Evans not entering the series until midway through Sunday’s game did not go unnoticed by Schlossnagle, who recruited him out of St. Pius X in Houston when he was Texas A&M’s coach from 2022-24.
He was asked if taking two of three from then-No. 2 LSU was a confidence boost for his players.
“Sure. When you’re new to the league and you don’t know what it’s all about,” Schlossnagle said of his younger players and transfers from other leagues. “And he (Evans) is the seventh, eighth, ninth or 10th pitcher in?” Then he laughed.
Evans was actually the 12th LSU pitcher used on the weekend and ninth out of the bullpen. That illustrates depth, but maybe not the right order of depth on this weekend.
“We recruited Casan at my previous stop,” Schlossnagle said. “He’s going 97 mph with a freakin’ wipe-out slider. You learn real quick that that doesn’t happen in too many conferences. Some teams have it in other conferences, but the depth of pitching in this league is insane. The fact that we held our own against them should be a great confidence booster.”
So should first place in the SEC, which is where Texas stands in a tie with Tennessee, Georgia and Arkansas at 5-1.
“It’s not the scrap heap,” Schlossnagle said of his hastily put-together portal roster after taking over the Longhorns in late June following his national championship game loss to Tennessee in the College World Series. “But by the time we got here and dealt with all the social media stuff after the World Series.”

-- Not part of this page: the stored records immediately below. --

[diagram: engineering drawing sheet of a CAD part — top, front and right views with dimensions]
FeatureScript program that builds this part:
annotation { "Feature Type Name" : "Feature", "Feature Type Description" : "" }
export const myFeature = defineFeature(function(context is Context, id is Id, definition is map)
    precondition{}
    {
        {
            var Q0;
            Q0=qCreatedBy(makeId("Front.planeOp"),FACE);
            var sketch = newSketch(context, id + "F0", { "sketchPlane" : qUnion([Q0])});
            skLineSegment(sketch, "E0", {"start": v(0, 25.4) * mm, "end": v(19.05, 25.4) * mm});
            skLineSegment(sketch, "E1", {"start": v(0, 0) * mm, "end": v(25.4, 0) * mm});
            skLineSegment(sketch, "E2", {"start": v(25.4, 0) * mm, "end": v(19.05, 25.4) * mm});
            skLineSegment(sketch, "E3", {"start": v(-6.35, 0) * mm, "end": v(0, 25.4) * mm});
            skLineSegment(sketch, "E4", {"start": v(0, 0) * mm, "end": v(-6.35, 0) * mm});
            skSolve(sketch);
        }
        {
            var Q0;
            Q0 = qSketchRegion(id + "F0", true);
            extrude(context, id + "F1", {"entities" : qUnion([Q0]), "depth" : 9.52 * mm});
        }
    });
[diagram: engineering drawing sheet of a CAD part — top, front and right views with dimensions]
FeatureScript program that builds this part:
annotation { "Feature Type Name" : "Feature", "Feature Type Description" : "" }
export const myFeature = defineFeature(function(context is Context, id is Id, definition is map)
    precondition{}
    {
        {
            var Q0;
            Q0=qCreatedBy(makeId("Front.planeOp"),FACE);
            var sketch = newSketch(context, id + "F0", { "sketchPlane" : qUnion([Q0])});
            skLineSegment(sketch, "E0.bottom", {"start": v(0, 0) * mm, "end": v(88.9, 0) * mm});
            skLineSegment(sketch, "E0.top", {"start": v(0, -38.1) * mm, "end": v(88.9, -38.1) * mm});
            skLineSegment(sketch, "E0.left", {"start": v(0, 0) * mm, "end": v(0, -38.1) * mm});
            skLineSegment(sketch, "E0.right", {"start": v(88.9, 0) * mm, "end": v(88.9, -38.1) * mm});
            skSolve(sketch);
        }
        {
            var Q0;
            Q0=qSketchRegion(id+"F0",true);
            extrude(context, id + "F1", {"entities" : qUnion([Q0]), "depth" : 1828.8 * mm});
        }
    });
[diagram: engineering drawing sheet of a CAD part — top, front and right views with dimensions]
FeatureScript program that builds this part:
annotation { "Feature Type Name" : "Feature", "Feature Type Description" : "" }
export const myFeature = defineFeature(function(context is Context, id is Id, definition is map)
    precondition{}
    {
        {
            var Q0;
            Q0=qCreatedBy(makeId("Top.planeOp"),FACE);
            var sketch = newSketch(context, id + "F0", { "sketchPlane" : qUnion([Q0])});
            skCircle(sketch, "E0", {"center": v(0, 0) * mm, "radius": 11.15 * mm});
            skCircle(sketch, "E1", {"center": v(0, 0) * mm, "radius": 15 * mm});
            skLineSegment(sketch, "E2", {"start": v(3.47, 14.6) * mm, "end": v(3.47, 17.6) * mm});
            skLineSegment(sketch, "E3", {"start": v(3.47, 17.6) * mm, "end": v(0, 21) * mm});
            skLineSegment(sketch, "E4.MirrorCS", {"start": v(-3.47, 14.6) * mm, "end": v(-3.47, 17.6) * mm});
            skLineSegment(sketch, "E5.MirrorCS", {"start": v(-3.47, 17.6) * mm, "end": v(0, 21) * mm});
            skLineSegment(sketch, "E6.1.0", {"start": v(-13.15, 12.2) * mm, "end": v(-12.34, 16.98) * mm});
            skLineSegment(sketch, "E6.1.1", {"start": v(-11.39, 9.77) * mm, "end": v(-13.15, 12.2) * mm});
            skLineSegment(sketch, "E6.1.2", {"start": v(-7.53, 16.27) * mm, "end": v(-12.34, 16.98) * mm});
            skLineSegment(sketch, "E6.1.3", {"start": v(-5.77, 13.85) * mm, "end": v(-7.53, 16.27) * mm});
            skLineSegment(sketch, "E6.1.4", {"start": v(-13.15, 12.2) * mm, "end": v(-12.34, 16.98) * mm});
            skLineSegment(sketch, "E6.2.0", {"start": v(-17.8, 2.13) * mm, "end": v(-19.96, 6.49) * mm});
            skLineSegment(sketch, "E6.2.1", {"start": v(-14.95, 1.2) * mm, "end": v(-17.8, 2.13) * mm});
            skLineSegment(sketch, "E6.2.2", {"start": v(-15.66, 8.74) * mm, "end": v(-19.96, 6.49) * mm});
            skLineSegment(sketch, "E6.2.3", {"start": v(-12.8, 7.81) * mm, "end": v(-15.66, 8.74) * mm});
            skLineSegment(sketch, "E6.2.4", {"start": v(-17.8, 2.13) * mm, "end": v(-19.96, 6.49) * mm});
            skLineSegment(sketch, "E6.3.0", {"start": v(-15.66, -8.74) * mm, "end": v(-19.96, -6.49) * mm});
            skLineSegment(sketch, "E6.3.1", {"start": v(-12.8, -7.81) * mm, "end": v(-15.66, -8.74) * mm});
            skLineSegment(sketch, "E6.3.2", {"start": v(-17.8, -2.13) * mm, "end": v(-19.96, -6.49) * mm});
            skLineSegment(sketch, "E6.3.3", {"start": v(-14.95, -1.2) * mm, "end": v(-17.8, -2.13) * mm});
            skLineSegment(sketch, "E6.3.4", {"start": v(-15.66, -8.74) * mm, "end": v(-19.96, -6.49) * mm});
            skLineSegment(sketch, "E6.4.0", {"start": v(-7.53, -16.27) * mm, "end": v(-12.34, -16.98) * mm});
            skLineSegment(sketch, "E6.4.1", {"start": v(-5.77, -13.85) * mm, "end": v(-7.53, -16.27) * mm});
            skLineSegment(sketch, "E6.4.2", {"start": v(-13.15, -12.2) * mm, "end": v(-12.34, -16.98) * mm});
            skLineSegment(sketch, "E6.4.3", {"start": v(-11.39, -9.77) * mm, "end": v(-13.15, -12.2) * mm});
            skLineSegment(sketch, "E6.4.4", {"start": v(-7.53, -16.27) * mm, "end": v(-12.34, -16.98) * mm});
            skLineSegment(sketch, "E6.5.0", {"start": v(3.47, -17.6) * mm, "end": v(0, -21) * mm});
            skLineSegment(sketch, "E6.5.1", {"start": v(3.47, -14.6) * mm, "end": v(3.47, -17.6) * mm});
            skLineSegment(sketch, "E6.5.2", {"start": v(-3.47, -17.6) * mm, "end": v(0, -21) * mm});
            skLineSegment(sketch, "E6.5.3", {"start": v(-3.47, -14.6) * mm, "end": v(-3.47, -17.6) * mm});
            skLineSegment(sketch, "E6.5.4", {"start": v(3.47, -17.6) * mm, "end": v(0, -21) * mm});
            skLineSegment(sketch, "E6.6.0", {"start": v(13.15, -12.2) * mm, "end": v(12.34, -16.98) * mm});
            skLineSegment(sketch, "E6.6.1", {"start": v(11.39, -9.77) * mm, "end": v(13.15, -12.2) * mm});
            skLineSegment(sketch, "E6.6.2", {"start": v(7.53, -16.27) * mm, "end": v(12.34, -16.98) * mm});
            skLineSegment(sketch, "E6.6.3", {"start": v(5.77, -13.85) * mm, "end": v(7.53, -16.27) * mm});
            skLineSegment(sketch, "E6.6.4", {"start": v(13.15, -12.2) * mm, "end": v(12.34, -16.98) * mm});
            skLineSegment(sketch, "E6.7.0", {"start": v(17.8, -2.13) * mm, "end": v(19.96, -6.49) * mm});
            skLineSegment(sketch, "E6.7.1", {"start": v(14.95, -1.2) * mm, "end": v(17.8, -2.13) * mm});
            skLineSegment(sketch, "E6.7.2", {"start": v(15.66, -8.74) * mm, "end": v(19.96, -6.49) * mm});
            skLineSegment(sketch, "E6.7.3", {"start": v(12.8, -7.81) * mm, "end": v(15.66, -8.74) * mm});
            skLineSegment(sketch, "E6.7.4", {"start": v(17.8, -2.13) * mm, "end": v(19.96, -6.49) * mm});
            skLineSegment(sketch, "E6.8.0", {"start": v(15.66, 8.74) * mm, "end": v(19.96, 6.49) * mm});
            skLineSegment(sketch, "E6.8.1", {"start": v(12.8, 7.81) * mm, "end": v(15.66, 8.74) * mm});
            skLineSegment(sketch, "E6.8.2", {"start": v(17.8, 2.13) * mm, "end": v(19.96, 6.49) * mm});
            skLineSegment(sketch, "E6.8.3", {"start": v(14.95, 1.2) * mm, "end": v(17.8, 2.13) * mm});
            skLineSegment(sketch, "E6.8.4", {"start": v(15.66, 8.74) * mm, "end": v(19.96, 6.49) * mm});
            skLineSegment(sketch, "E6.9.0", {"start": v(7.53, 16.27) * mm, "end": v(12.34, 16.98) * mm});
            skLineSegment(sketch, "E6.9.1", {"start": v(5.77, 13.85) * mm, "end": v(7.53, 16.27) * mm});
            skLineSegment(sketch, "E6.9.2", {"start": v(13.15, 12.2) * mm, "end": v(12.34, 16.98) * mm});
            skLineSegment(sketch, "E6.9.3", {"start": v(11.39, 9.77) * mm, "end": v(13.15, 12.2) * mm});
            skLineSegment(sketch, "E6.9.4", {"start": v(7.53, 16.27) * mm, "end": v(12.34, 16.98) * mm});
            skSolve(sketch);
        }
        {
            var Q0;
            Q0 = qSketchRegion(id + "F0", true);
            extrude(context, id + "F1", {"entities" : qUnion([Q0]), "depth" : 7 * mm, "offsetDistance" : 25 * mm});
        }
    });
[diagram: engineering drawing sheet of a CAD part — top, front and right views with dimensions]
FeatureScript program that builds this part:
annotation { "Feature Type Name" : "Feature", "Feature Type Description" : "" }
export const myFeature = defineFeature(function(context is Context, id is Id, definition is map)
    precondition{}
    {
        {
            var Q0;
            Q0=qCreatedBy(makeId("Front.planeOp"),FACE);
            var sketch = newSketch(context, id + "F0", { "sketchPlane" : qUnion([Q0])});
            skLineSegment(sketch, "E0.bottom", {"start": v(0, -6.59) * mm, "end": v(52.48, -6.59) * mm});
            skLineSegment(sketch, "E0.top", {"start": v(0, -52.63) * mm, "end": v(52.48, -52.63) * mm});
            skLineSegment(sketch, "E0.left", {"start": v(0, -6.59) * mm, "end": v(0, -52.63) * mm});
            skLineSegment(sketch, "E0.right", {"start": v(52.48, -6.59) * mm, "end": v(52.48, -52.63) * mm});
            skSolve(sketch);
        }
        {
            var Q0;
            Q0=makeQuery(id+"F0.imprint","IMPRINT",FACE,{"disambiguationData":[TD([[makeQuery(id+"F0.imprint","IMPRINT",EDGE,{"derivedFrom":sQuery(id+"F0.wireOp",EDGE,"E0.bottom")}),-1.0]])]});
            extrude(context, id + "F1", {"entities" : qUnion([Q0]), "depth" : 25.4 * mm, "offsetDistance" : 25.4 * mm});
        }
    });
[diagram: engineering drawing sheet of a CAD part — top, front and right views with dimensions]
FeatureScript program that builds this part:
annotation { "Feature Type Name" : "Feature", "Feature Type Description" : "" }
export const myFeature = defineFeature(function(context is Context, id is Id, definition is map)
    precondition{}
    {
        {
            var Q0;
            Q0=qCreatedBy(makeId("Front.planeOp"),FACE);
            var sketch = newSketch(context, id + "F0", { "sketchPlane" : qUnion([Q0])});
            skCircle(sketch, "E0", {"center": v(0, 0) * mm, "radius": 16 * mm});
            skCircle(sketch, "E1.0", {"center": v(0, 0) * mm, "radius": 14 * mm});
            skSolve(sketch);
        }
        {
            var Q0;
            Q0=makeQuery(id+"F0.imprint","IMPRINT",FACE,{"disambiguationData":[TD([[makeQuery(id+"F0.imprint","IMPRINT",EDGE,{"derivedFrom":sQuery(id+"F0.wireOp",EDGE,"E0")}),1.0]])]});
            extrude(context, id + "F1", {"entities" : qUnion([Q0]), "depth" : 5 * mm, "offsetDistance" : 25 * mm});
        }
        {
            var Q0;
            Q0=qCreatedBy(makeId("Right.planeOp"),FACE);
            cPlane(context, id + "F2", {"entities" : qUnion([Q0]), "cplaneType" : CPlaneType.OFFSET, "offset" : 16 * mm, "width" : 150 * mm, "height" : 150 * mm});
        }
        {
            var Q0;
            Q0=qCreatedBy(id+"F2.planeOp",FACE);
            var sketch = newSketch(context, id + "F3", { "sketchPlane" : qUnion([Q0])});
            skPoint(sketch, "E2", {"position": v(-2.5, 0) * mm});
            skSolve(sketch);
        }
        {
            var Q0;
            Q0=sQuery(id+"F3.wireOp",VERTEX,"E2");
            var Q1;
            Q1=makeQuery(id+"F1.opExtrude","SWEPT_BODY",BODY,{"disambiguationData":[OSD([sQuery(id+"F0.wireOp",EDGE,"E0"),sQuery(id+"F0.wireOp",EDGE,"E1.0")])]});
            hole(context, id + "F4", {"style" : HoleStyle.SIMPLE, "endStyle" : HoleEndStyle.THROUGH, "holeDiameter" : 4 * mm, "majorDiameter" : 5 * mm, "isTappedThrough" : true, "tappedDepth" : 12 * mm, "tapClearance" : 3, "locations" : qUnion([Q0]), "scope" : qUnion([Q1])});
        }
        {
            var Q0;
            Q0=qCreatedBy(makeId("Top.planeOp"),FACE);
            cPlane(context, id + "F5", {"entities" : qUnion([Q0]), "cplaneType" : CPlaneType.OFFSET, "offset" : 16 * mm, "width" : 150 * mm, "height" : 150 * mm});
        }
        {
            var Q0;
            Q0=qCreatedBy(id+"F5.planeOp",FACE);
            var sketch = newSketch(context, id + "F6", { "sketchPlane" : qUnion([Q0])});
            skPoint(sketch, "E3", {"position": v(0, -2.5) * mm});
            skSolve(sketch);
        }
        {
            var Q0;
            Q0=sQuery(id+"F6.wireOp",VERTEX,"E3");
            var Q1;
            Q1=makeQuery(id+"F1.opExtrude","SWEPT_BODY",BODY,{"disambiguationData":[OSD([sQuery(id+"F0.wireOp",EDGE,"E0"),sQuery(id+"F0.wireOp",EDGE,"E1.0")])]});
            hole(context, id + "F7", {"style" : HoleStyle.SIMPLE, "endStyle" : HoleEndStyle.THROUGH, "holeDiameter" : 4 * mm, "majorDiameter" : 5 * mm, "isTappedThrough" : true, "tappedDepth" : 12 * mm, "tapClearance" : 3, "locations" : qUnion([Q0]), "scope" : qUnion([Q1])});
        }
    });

Many viewed Schlossnagle’s switch from Texas A&M to Texas as less than aboveboard because he likely knew he was swapping programs several weeks before he actually did. At the same time, he got the Aggies closer to its first national championship in baseball than it has been in history.
“You know, we were Satans of college baseball,” he said. “We had a lot to overcome, just because you made career choices.”